A former ally of Kanu, Ekpa has in the absence of Kanu not only jumped ship, but assumed the airs of a replacement of his leader. Presently, he has taken his nuisance value some notches up as he is now presenting to the world a false paradigm of distorted realities of the Nigerian state where it matters most– on the foreign scene.
Ensconced in the comfort of his adopted home in faraway Finland, Simon Ekpa has hijacked the organisation’s network and is now running on auto pilot – and stoking the fire of ‘Sit at Home’, in his native Iboland, and even when its utility been decried and IPOB has even distanced itself from the dispensation. He has also been fingered as engaging in diplomatic ventures which have the potential of embarrassing the country.
Capitalising on the clout of IPOB on the global network of Ibos across the world, he is running a ‘Biafra Republic’, with a dubious narrative before the world. And this is the turning point in the IPOB saga which Nigeria needs to be concerned about, as the situation may have eventually created a Frankenstein that is beyond the control of its creators.

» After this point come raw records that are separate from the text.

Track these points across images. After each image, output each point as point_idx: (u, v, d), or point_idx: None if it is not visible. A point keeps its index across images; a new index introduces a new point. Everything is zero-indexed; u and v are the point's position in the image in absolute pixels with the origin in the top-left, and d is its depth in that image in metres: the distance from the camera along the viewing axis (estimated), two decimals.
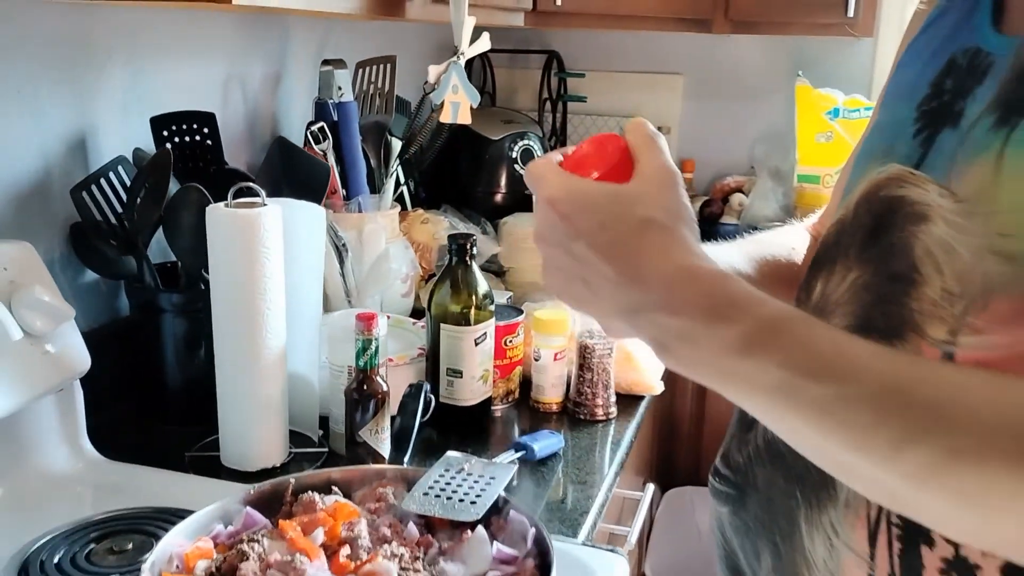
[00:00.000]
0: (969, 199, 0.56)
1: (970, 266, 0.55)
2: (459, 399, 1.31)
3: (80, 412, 1.15)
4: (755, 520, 0.68)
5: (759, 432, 0.69)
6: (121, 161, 1.27)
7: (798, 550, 0.63)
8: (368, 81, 1.75)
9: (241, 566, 0.82)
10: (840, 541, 0.60)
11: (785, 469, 0.65)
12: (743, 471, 0.70)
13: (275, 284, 1.12)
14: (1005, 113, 0.56)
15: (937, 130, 0.62)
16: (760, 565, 0.67)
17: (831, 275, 0.67)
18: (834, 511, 0.60)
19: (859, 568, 0.59)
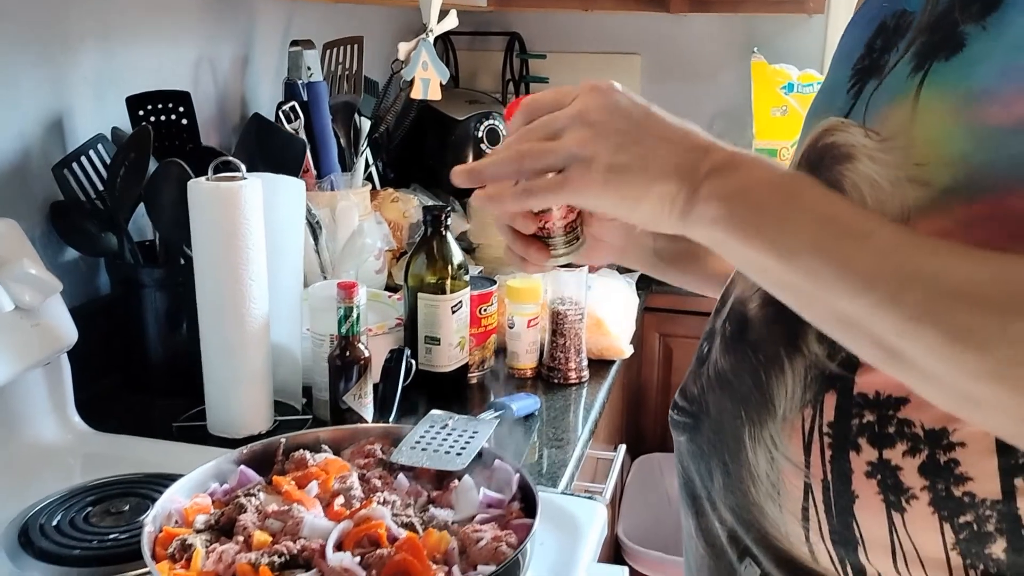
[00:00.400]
0: (890, 137, 0.61)
1: (890, 194, 0.60)
2: (437, 365, 1.35)
3: (68, 384, 1.18)
4: (708, 444, 0.72)
5: (711, 364, 0.74)
6: (100, 139, 1.29)
7: (744, 466, 0.67)
8: (336, 62, 1.78)
9: (240, 518, 0.86)
10: (779, 453, 0.65)
11: (732, 392, 0.69)
12: (697, 400, 0.75)
13: (257, 255, 1.15)
14: (920, 59, 0.61)
15: (865, 82, 0.67)
16: (713, 485, 0.72)
17: None
18: (773, 425, 0.65)
19: (796, 476, 0.63)
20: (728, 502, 0.70)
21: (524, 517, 0.89)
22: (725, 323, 0.74)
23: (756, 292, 0.70)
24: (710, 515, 0.73)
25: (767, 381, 0.66)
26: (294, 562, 0.79)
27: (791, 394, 0.64)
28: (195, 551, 0.81)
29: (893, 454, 0.59)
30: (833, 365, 0.62)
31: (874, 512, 0.60)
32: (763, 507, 0.67)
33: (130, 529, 0.95)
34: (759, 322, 0.69)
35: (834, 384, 0.62)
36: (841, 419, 0.62)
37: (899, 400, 0.59)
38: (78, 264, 1.37)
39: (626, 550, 1.90)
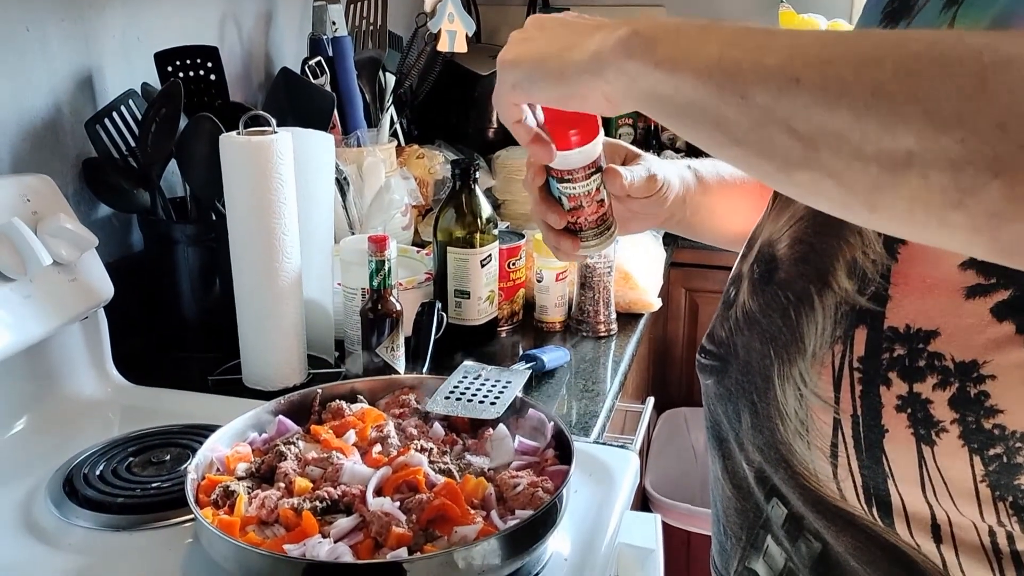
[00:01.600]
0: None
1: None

Summing all such developments together points to a paradigm shift in the separatist movement for the actualisation of Biafra: a problem that is wrongly considered as belonging exclusively to the South East, whereas it is a challenge for the Nigerian federation with the epicentre located in the South East. For that was how the Boko Haram challenge was initially seen as a North East problem until it showed itself as truly a national sore that has swept sleep off the faces Nigerians from boundary to boundary. After all, a matter that the country fought a civil war over, cannot and should not be swept under the carpet.
And it is in this context that the present rally of activities around IPOB provides the nation the opportunity to drive a course towards a sustainable panacea to the uneasy relationship between the South East and the rest of the country. As things stand, except for the purpose of playacting or wilfully proceeding in self-deceit, the relationship between the South East and the rest of the country has a wide room for improvement.
The situation therefore calls for a deft response by the Bola Ahmed Tinubu administration to capitalise on the trending developments and enhance a new narrative on the South East political atmosphere. As it is the topic issue now may no more be Nnamdi Kanu but Simon Ekpa who by his proclivity towards killings and wastage of life may be answerable only to the voice of the devil. Tackling his challenge with all that the country can muster, remains the right path to follow now. For to stop Simon Ekpa is a task that needs to be done.